1. The appellant has been convicted by the Fourth Presidency Magistrate of Calcutta under Section 44, Calcutta Police Act (Act 4 of 1866) and sentenced to pay a fine of Rs. 400, in default one month's rigorous imprisonment. The accused was charged with keeping a common gaming house in the office of the Deputy Accountant General, Posts and Telegraphs, situate at No. 7 Koilaghat Street, and allowing persons to gamble on race horses on Bombay races for gain of money at about 1 p. m., on 28th March 1936. He is an Assistant in that office. On 28th March 1936 at about 1 p. m., while he was working at his table in the office room, Inspector R.N. Gupta of the Calcutta Police searched the appellant's person and table on the authority of a search warrant issued by the Deputy Commissioner of Police, under Section 46 of the Act and seized three slips of paper Exs. 2, 3 and 4, a slip pad Ex. 5 and a leather purse containing Rs. 30-4-1 1/2. There is no evidence in this case to show that the appellant was actually betting in his office at the time. The prosecution however relies on Exs. 2 and 3 under Section 47 of the Act, as evidence to show that the room was being used by the appellant as a common gaming house. In order that an article may be evidence under that section, it must be an instrument of gaming, i. e. an article used as a means or appurtenance of, or for the purpose of carrying on or facilitating gaming. Gaming means wagering or betting except wagering or betting upon a race horse when such wagering or betting takes place on the day on which such race is to be run, in an enclosure which the stewards controlling such race have, with the sanction of the Local Government, set apart for the purpose and with licensed book-makers, or by means of a totalizator, as defined by Section 14, Bengal Amusement-tax Act, 1922. Exs. 2 and 3 contain the names of certain horses and the amount of betting to be placed on those horses: Ex.2 refers to horse races at Bombay and Ex. 3 refers to horse races at Bombay and Tollygunj as well. Both are dated 28th March 1936. It is not disputed that the betting referred to in these two documents did not take place within the race course enclosure with any licensed book-maker or by means of a totalizator.
2. The next question for consideration is whether these slips can be considered as instruments of betting. The learned advocate for the appellant relied upon a decision of this Court in Hari Charan Banerjee v. Emperor : AIR1936Cal355 and contended that in that case this Court held that slips similar to Exs. 2 and 3 were not instruments of gaming and were taken as not evidence of an incriminating nature. In that case however Jack, J. held that the slips might have been intended for wagering or betting within the race course. In the case before me however the two slips Exs. 2 and 3 clearly indicate that they were written out for the purpose of facilitating betting not within the race course with licensed book-makers or by means of a totalizator. The learned counsel for the Crown relied upon a decision of a Division Bench of this Court in M.M. Adams v. Emperor : AIR1935Cal466 . In that case, betting slips similar to Ex. 3 were held to be instruments of gaming as they were used for the express purpose of facilitating betting operations which were in progress at the time when the Police raided the house and seized them. It is true that in the present Case Exs. 2 and 3 were seized at a time when betting operations were not going on, but it is clear from these two documents that they were written records of illegal betting. Further, it does not appear that these two documents were written for facilitating betting operations in any place other than the room where they were seized. They are therefore evidence under Section 47 of the Act to show that the room in question was being used as a common gaming house.

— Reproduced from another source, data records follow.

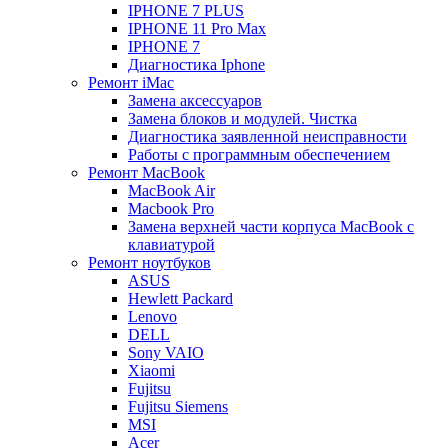
IPHONE 7 PLUS
IPHONE 11 Pro Max
IPHONE 7
Диагностика Iphone
Ремонт iMac
Замена аксессуаров
Замена блоков и модулей. Чистка
Диагностика заявленной неисправности
Работы с программным обеспечением
Ремонт MacBook
MacBook Air
Macbook Pro
Замена верхней части корпуса MacBook с
клавиатурой
Ремонт ноутбуков
ASUS
Hewlett Packard
Lenovo
DELL
Sony VAIO
Xiaomi
Fujitsu
Fujitsu Siemens
MSI
Acer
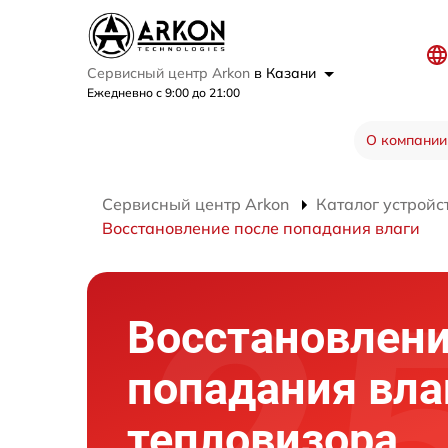
Сервисный центр Arkon
в Казани
Ежедневно с 9:00 до 21:00
О компании
Сервисный центр Arkon
Каталог устройс
Восстановление после попадания влаги
Восстановлени
попадания вла
тепловизора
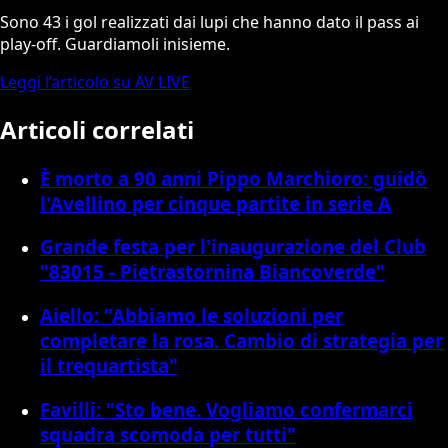
Sono 43 i gol realizzati dai lupi che hanno dato il pass ai
play-off. Guardiamoli inisieme.
Leggi l’articolo su AV LIVE
Articoli correlati
È morto a 90 anni Pippo Marchioro: guidò
l'Avellino per cinque partite in serie A
Grande festa per l'inaugurazione del Club
"83015 - Pietrastornina Biancoverde"
Aiello: "Abbiamo le soluzioni per
completare la rosa. Cambio di strategia per
il trequartista"
Favilli: "Sto bene. Vogliamo confermarci
squadra scomoda per tutti"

3. The defence of the appellant however is that he never indulged in betting on race horses and that he never received any bets from anybody. The case of the appellant is that immediately before the Police arrived at the place, P.W. 3 Jamani told him that he was going upstairs to get pension commutation form for commuting his pension and left Exs. 2 and 3, which he said contained commutation calculations. Jamani in his evidence admitted that he had been to the accused that day and told him that he would commute his pension. He however says that he did not give any papers to him. D.W. 5 says that some slips of paper were given by Jamani to the appellant on that day. He however could not say what those papers were. He is working with the appellant at the same table for 24 years. The learned Magistrate has not believed his evidence and I see no reason to differ from him. I therefore agree with the learned Magistrate that Jamani did not make over Exs. 2 and 3 to the appellant. The two documents clearly show that the appellant was using his office as a gaming house. The appellant has therefore been rightly convicted.
4. In view of the facts and circumstances of the case, I am however of opinion that the ends of justice would be sufficiently met if the appellant is fined Rs. 200. The excess fine must be refunded to him. Subject to the above modification in the sentence, the appeal is dismissed. Out of the fine Rs. 20 will go to the Court Inspector and Rs. 40 to the complainant.